Better DB design to have a SUM column, or to constantly add up all relationship items per query

database-design

I have a database with an invoices table and invoice_items table. For simplicity, let's just say theinvoices table has the following structure:

| id | name | created_at |

The invoice_items has this structure:

| id | invoice_id | tital | created_at |

Pretty simple, a parent invoice table and the line items go into invoice_items with a relationship setup.

What I'm wondering is, how effective it is to has a sum column on the invoices table? Would it be bad to have all invoice_items per invoice added up on the fly to show the invoice total amount? Or would it be better to have a SUM column which is static, and is pulled automatically when invoices are listed – then updated specifically whenever an invoice changes?

Just trying to weigh up the pro's and con's – because whenever an invoice changes, the SUM column needs to be updated whereas if it was just always calculated based on the line items dynamically, would that be a drastic design flaw or be acceptable?

Best Answer

As ever - it depends.

If you have a blisteringly quick DBMS or only a handful of items in each invoice, then totalling them up on the fly would be the cleanest (and, therefore, "best") option.

The "Ivory-Tower Database Purists" would say that you should never store anything that you can derive dynamically (citing Date-of-Birth vs Age).
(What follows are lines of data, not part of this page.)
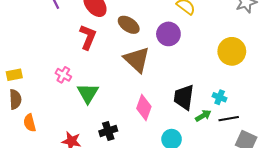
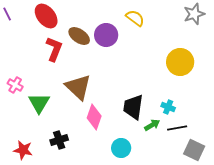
purple circle: (168, 34) -> (106, 35), moved
red L-shape: (88, 37) -> (54, 49), moved
brown triangle: (137, 59) -> (78, 87), moved

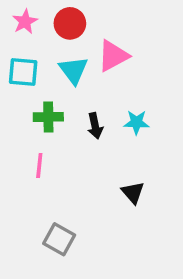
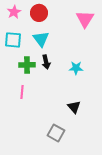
pink triangle: (113, 56) -> (85, 19), moved, turned -30
black arrow: (95, 126) -> (46, 62), moved
gray square: (59, 239) -> (56, 133), moved

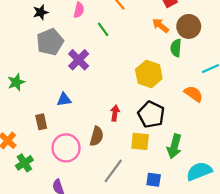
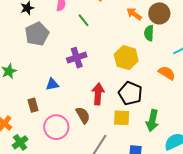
purple cross: (79, 60) -> (77, 58), moved, turned 30
red arrow: (115, 113) -> (98, 94), size x1.5
brown semicircle: (97, 136) -> (83, 115), turned -42

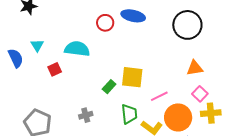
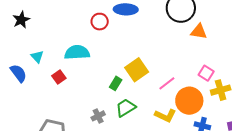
orange triangle: (195, 68) -> (199, 32), moved, turned 30
yellow square: (132, 77) -> (137, 70), turned -30
green trapezoid: (129, 114) -> (126, 108), moved, turned -105

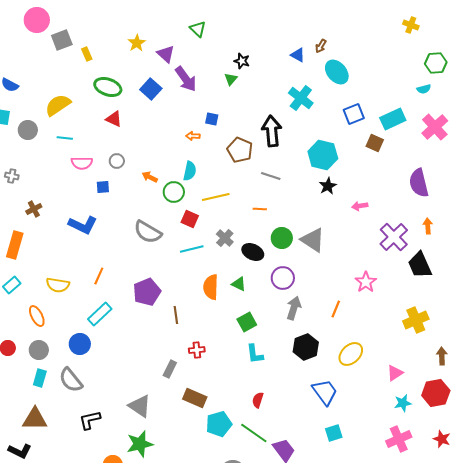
Realistically, it depends on just how long it takes to do that derivation!

If you have an "ordinary" database, or hundreds or even thousands of items in each invoice and you need that summarised total frequently, then maintaining the summary field at the Invoice level might be the better solution. [Per-row] Triggers are the way to achieve this, so that no update to any item gets missed.

All that said, if I were in your position, I'd go with on-the-fly totalling ... at least until the application's performance began to suffer, and then I'd think about "optimising" this aspect of it.